- _Exercise data_:
* Start *

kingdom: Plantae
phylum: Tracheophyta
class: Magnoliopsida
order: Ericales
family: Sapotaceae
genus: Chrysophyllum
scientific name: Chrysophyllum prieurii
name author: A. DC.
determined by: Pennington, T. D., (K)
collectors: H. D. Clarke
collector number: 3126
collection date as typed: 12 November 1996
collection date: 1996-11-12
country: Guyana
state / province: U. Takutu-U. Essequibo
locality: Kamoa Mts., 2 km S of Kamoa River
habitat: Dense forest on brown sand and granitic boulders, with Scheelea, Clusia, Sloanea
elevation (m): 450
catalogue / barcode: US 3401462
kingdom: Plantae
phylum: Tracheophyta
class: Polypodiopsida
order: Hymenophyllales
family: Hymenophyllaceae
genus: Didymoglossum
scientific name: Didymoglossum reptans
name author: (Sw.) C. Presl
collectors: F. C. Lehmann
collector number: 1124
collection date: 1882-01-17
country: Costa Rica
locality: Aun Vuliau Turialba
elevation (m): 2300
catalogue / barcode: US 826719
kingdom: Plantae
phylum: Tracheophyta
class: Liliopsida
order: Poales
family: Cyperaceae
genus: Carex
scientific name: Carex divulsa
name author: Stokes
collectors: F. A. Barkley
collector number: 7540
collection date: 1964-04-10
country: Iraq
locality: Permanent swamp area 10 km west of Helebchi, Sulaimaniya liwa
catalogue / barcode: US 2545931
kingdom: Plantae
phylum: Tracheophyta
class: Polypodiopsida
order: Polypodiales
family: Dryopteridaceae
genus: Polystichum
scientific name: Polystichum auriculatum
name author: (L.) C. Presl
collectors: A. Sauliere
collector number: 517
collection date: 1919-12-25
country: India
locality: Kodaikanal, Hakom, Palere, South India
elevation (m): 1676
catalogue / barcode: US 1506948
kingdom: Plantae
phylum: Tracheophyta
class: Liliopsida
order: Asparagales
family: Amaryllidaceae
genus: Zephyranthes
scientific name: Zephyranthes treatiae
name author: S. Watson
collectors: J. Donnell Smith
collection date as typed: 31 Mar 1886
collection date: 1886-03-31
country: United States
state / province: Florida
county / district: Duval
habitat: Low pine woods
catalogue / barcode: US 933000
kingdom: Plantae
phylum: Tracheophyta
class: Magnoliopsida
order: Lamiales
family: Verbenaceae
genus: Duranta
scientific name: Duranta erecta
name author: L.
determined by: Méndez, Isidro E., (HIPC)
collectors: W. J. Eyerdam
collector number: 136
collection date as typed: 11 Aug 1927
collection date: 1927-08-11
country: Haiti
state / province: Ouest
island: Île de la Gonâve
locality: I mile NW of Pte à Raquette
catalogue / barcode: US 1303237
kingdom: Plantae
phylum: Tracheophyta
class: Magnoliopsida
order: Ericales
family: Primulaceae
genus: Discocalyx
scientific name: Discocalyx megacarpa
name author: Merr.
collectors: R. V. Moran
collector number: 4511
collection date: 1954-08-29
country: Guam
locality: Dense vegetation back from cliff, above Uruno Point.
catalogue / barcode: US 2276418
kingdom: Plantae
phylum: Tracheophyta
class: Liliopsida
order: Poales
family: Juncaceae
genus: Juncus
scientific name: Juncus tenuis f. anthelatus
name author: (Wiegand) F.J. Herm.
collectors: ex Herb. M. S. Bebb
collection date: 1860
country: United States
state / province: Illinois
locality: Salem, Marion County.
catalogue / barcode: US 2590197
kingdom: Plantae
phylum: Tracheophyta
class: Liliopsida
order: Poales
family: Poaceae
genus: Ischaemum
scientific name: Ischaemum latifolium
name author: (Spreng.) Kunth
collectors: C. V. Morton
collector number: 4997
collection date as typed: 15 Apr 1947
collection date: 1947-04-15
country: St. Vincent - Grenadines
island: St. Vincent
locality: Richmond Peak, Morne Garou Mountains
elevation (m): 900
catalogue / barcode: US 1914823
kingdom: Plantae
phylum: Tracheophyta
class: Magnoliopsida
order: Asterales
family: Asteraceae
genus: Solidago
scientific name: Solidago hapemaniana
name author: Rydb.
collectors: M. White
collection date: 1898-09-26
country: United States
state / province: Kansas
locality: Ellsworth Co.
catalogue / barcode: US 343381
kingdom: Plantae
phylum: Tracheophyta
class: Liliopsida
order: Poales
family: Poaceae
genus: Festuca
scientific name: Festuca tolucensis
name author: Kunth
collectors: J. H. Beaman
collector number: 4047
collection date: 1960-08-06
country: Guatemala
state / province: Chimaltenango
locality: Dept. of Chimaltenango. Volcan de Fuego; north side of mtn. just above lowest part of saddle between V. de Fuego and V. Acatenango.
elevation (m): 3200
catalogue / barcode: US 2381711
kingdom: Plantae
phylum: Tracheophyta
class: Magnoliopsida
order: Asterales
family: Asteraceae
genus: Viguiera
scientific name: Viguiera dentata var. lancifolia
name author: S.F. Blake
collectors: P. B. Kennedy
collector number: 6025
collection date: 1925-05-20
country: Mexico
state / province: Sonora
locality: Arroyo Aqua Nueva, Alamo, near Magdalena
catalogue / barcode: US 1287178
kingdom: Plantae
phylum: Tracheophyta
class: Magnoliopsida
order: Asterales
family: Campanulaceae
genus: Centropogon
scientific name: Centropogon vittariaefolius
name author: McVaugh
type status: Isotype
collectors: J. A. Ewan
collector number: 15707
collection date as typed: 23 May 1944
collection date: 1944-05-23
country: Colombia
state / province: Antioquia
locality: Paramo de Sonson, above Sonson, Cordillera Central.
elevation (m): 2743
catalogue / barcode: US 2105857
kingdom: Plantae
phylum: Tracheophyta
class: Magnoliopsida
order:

* End *

- _Problem_: Identify every line in the entries above that contains the word "number", treating case as significant.

- _Task response_:
collector number: 3126
collector number: 1124
collector number: 7540
collector number: 517
collector number: 136
collector number: 4511
collector number: 4997
collector number: 4047
collector number: 6025
collector number: 15707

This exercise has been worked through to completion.